In the forum thread below on why a stalled wing stays stalled, list every user name that appears in square brackets above a post.

▶ [Supplied text]
##########
Why does a stalled wing stay stalled?

[SkyHog]

So I'm trying to grasp the idea of a stall right now. I can't wrap my mind around it.

Forgive my poor drawings, this was real quick. In a straight and level flight (figure 1), the air flows smoothly over the wings the way it should.

When the AOA exceeds the critical range, the relative wind no longer flows smoothly over the wings (figure 2), and then the wing stalls.

Here's where I don't get it. You continue to pull back, and the wings are stalled, and therefore fall. When they fall, I picture it looks like figure 3. Why is it that unless you push the yoke forward, the wing will stay stalled? It seems to me that as the wing stalls, it automatically would fall in line with the relative wind, and the stall would end. What am I missing?

 

[Areeda]

Nick,

I think what you're missing is that everything doesn't stall completely at the same time. What we pilots call a stall usually meens the wing roots have lost lift but not the tips otherwise the ailerons would work backwards.

If you do an oscillating stall where you pull back the yoke, keep the plane straight and level with the rudders then what happens is pretty close to what you describe. As the stall deepens the plane pitches down enough to gain some speed, when the tail gains enough authority it pitches up and stalls again. It feels like you are in a continuous stall. I've always been too busy to look at the airspeed indicator but I assume it's varying +/- 10 kts.

Joe

 

[gismo]

So I'm trying to grasp the idea of a stall right now. I can't wrap my mind around it.

Forgive my poor drawings, this was real quick. In a straight and level flight (figure 1), the air flows smoothly over the wings the way it should.

When the AOA exceeds the critical range, the relative wind no longer flows smoothly over the wings (figure 2), and then the wing stalls.
##########
▶ [Stored data]
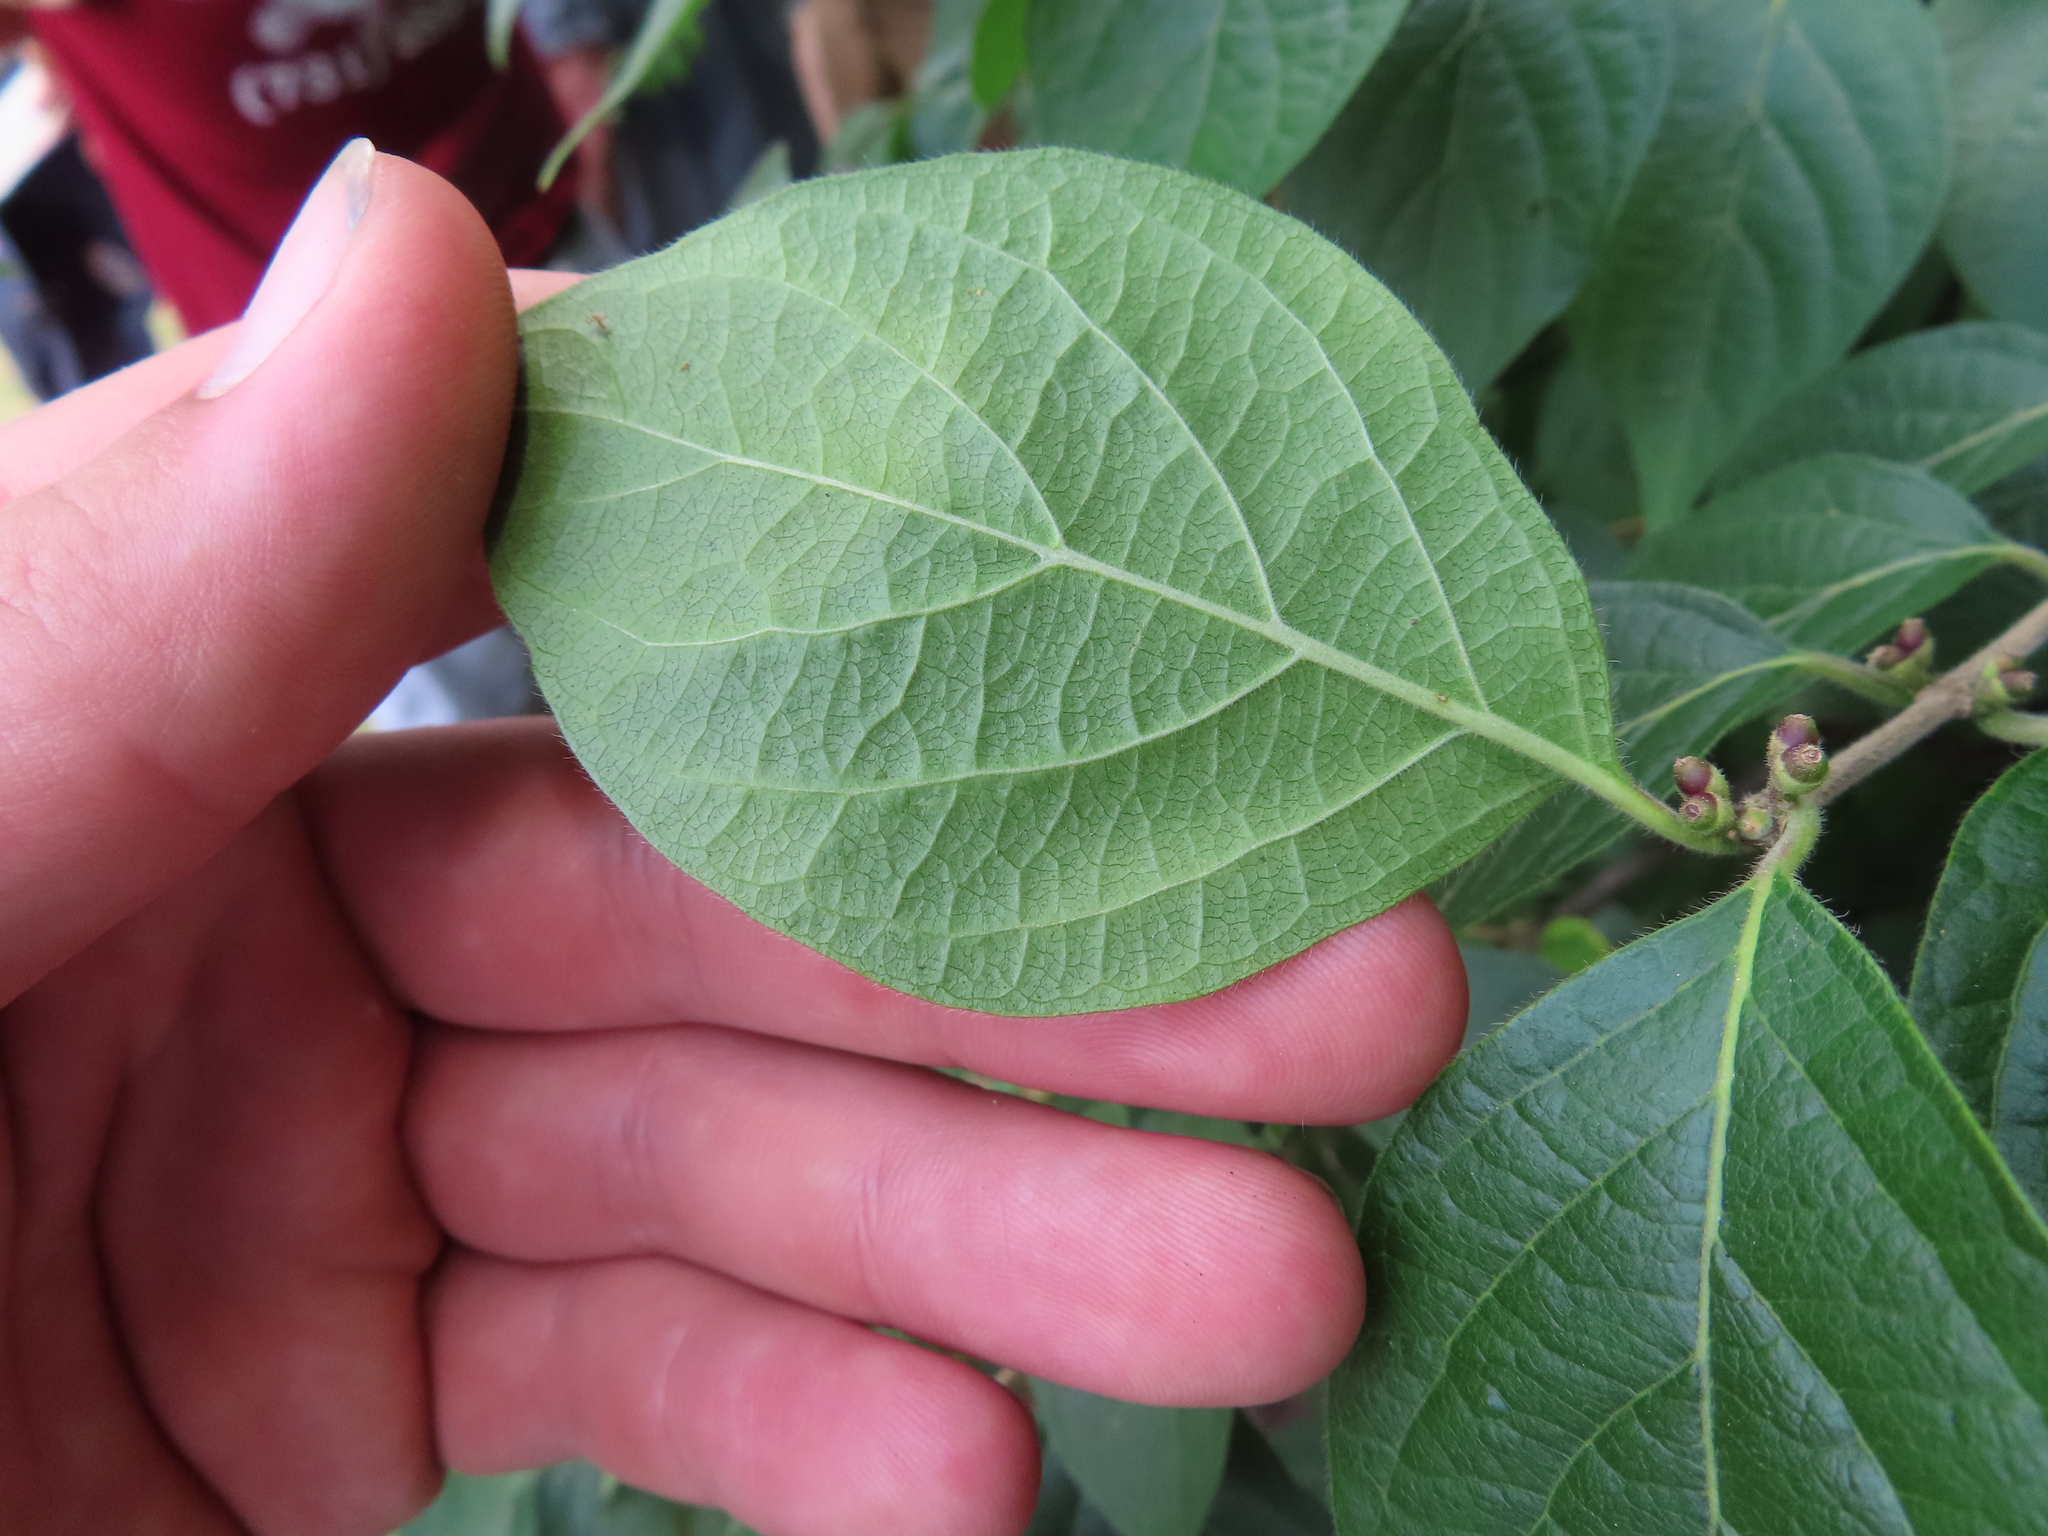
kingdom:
##########
▶ [Task result]
SkyHog, Areeda, gismo